WHAT THE TASK REQUIRES:
A line below contains "left elbow: (8, 524)", and a later one contains "right hip: (56, 167)". Repeat both, with every line between them, exactly.

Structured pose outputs
-*-

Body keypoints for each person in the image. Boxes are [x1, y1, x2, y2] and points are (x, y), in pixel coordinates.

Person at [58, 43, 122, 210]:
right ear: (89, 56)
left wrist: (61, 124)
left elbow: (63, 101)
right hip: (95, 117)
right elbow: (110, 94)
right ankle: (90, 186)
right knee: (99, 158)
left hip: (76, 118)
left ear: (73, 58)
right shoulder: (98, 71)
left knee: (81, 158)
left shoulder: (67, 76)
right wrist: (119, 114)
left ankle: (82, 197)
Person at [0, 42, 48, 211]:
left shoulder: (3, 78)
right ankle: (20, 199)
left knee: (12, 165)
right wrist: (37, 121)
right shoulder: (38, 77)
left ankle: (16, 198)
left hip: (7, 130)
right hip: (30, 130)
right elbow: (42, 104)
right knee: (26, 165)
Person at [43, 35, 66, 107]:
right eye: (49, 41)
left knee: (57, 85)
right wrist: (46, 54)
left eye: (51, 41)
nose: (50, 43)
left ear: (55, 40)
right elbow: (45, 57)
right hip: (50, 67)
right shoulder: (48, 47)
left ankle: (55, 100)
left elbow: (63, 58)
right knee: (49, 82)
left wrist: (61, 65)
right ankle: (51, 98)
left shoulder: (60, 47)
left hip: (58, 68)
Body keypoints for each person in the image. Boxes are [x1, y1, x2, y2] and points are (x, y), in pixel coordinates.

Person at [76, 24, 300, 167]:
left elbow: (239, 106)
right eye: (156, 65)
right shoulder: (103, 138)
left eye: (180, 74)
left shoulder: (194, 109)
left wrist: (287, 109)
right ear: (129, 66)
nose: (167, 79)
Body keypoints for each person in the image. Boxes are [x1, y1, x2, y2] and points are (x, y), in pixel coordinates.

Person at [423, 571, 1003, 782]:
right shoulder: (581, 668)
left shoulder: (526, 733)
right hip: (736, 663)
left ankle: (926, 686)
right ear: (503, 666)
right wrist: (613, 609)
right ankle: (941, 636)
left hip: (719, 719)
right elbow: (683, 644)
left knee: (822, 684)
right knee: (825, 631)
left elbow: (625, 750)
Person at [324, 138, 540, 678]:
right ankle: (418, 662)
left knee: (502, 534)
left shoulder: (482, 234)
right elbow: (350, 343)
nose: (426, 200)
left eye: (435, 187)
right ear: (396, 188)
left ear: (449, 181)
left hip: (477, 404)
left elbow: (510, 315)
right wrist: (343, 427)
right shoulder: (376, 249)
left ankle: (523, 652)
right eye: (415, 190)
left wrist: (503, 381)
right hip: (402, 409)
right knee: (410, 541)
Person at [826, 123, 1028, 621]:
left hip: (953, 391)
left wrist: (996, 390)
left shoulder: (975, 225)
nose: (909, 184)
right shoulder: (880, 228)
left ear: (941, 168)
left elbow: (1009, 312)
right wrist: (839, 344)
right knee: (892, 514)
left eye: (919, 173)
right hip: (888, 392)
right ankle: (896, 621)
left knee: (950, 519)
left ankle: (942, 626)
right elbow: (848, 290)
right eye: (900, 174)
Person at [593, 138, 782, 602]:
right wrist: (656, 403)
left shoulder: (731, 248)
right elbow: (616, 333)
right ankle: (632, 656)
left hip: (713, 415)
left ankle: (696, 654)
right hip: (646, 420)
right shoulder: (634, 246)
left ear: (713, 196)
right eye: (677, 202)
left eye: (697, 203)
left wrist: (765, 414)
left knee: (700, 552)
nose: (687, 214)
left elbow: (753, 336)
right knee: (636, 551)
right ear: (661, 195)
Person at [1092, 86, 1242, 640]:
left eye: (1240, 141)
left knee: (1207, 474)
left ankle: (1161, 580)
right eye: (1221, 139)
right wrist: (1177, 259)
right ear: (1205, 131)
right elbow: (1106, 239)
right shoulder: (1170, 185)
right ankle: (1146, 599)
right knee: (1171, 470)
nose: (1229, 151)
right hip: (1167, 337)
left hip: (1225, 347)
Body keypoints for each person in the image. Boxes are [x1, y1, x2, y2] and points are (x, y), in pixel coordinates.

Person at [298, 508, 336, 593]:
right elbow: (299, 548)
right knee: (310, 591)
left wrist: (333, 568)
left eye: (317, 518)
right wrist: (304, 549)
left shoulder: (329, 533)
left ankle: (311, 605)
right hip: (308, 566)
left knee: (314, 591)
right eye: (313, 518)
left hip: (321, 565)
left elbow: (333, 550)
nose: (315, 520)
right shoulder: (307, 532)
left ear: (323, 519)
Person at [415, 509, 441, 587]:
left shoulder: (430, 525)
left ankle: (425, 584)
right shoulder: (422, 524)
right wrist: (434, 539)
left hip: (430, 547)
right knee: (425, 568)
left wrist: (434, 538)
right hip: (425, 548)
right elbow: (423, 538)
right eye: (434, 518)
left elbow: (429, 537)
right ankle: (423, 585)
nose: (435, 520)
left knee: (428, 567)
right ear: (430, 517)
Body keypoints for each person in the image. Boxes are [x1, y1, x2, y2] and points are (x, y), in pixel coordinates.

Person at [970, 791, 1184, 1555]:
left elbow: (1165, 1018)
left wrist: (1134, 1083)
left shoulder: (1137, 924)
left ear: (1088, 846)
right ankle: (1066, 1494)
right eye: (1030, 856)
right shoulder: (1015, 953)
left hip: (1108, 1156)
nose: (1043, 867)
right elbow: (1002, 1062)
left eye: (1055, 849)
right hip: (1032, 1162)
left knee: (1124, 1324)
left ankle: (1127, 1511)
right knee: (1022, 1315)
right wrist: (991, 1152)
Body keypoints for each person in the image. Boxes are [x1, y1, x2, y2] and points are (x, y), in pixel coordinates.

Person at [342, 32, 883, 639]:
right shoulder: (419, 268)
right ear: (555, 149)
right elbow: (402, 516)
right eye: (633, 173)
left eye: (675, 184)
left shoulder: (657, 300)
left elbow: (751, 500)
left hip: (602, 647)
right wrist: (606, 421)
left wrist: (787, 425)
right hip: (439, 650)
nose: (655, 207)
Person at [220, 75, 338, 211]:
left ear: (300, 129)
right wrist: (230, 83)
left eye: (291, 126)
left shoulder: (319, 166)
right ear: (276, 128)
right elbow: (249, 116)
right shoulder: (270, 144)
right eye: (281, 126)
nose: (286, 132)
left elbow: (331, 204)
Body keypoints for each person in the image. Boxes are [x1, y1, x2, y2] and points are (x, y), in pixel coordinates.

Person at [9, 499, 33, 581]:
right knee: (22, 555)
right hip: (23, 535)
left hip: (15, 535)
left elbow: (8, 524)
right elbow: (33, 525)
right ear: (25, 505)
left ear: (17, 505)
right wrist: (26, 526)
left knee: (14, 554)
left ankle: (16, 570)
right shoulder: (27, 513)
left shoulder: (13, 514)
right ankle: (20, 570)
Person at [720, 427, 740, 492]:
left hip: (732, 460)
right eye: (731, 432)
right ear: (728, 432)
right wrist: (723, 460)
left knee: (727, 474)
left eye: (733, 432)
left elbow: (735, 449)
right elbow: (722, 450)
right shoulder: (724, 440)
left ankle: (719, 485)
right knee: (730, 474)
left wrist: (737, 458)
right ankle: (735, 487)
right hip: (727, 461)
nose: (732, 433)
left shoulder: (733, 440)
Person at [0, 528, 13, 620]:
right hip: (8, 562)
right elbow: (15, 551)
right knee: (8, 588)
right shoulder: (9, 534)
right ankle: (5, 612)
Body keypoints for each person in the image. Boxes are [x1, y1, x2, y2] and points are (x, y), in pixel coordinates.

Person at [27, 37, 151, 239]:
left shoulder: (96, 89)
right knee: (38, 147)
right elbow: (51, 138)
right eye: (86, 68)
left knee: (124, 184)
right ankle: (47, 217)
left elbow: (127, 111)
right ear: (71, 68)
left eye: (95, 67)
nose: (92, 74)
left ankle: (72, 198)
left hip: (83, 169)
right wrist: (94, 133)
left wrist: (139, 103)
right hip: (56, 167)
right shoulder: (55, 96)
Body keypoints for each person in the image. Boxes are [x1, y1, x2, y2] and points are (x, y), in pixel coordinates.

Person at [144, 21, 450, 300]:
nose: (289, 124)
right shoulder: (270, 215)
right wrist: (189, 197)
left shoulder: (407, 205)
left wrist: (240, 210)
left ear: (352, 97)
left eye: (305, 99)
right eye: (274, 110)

-*-

EXERCISE OUTPUT:
left elbow: (8, 524)
right elbow: (33, 525)
right ear: (25, 505)
left ear: (17, 505)
right wrist: (26, 526)
left knee: (14, 554)
left ankle: (16, 570)
right shoulder: (27, 513)
left shoulder: (13, 514)
right ankle: (20, 570)
Person at [720, 427, 740, 492]:
left hip: (732, 460)
right eye: (731, 432)
right ear: (728, 432)
right wrist: (723, 460)
left knee: (727, 474)
left eye: (733, 432)
left elbow: (735, 449)
right elbow: (722, 450)
right shoulder: (724, 440)
left ankle: (719, 485)
right knee: (730, 474)
left wrist: (737, 458)
right ankle: (735, 487)
right hip: (727, 461)
nose: (732, 433)
left shoulder: (733, 440)
Person at [0, 528, 13, 620]:
right hip: (8, 562)
right elbow: (15, 551)
right knee: (8, 588)
right shoulder: (9, 534)
right ankle: (5, 612)
Body keypoints for each person in the image. Boxes are [x1, y1, x2, y2] and points are (x, y), in pixel coordinates.

Person at [27, 37, 151, 239]:
left shoulder: (96, 89)
right knee: (38, 147)
right elbow: (51, 138)
right eye: (86, 68)
left knee: (124, 184)
right ankle: (47, 217)
left elbow: (127, 111)
right ear: (71, 68)
left eye: (95, 67)
nose: (92, 74)
left ankle: (72, 198)
left hip: (83, 169)
right wrist: (94, 133)
left wrist: (139, 103)
right hip: (56, 167)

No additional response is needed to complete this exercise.